A new study compared 22 years worth of water samples and found a comparable concentration of plastic particles in the North Atlantic – 580,000 pieces per square kilometre at the centre.
There are lots of unanswered questions about plastic in the seas, a phenomenon that was only noted in 1997. Interestingly, the concentration of plastic has remained stable, suggesting that either something is eating the plastic, or organisms are attaching themselves to the particles and causing them to sink. There are also mysteries around types of plastic. PET for example, isn’t found in the gyres, but washes up on beaches all the time. And the extent of the Atlantic patch is unknown, as scientists were unable to locate its Eastern edge.

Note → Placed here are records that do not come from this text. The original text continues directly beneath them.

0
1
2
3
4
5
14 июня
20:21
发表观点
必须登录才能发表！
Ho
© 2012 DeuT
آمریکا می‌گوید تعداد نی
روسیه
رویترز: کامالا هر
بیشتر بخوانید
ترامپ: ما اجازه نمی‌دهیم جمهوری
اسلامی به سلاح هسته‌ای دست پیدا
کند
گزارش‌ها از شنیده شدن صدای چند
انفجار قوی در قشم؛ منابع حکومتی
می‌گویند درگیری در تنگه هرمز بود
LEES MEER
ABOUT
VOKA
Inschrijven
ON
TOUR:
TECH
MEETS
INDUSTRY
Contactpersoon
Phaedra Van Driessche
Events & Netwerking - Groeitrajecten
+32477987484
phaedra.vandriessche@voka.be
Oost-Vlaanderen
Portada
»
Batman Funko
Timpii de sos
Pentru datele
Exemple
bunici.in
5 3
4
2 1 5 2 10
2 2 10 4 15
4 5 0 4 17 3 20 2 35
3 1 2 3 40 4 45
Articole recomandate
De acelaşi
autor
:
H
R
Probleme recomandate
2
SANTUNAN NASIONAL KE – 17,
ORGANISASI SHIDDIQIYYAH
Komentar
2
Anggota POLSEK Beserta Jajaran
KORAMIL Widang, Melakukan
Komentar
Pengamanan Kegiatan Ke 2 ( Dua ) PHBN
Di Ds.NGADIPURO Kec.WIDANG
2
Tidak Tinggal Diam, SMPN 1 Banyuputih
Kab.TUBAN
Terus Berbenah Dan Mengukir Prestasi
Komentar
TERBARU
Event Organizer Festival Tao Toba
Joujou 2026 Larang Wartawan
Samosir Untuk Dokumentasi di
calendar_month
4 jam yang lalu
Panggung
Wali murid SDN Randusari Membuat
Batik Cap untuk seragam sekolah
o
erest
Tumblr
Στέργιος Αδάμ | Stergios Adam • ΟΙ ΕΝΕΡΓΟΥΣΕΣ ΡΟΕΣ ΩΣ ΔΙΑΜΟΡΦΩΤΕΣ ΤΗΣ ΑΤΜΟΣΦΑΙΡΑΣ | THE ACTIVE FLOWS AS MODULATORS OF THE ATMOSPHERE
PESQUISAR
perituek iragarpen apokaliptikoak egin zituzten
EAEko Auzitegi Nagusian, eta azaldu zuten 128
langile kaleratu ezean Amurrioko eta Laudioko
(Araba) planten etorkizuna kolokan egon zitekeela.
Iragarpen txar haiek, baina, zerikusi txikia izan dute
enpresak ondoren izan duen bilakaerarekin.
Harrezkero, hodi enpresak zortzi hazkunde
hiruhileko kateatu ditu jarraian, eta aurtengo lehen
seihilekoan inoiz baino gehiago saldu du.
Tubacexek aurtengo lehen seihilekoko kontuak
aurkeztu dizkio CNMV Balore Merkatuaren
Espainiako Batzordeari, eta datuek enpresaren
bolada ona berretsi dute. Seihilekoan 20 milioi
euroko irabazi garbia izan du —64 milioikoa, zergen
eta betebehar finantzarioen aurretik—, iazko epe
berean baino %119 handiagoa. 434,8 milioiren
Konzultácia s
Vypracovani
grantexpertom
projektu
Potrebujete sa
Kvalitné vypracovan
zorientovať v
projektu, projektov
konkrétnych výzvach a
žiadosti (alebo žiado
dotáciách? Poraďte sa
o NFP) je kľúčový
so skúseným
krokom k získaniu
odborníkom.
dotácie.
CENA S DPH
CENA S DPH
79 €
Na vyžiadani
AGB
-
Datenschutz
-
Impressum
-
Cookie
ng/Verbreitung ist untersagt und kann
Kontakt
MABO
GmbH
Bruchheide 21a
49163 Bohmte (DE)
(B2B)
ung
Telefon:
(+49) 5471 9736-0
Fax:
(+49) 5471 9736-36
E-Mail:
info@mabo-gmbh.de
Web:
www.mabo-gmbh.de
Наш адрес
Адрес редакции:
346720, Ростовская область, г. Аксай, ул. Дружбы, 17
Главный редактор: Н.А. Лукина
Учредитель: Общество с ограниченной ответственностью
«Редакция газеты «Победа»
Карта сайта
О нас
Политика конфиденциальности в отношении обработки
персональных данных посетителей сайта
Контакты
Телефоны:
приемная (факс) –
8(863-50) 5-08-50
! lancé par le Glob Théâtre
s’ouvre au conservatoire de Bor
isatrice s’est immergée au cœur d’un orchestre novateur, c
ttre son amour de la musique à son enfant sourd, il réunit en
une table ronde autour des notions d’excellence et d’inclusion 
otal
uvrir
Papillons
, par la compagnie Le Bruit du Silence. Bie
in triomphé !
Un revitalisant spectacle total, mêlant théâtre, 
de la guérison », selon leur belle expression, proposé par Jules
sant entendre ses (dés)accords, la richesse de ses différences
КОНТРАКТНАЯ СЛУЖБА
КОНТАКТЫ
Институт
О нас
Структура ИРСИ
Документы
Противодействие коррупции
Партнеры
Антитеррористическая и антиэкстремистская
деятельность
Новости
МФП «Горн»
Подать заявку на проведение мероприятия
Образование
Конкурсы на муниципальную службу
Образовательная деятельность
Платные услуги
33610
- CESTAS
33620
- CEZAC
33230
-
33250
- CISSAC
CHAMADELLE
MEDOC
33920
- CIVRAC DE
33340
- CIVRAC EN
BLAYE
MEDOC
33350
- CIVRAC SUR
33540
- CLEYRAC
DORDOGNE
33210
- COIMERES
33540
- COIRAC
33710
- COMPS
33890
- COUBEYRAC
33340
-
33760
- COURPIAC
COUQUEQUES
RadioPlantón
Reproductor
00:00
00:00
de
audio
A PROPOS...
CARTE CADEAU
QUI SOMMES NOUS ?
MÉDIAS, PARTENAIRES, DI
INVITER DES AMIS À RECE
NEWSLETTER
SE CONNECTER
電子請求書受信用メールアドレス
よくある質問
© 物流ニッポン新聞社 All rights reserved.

“For the first time we’ve been able to put north-south bounds on the region of plastic accumulation. We’ve presented the most extensive dataset on plastic marine debris on any ocean basin” says Dr Kara Lavender Law. “Most pieces are smaller than the eraser on the top of your pencil. These are fragments from larger objects but we cannot say which objects they are from or where they originated.”
Although this is the first time data has been available for the Atlantic, it has been suspected. Ocean currents would suggest that non-biodegradable waste would accumulate in 5 different areas. The 5 Gyres project has been out looking for them this past year, and their website is a great introduction to the problem of plastic in the seas.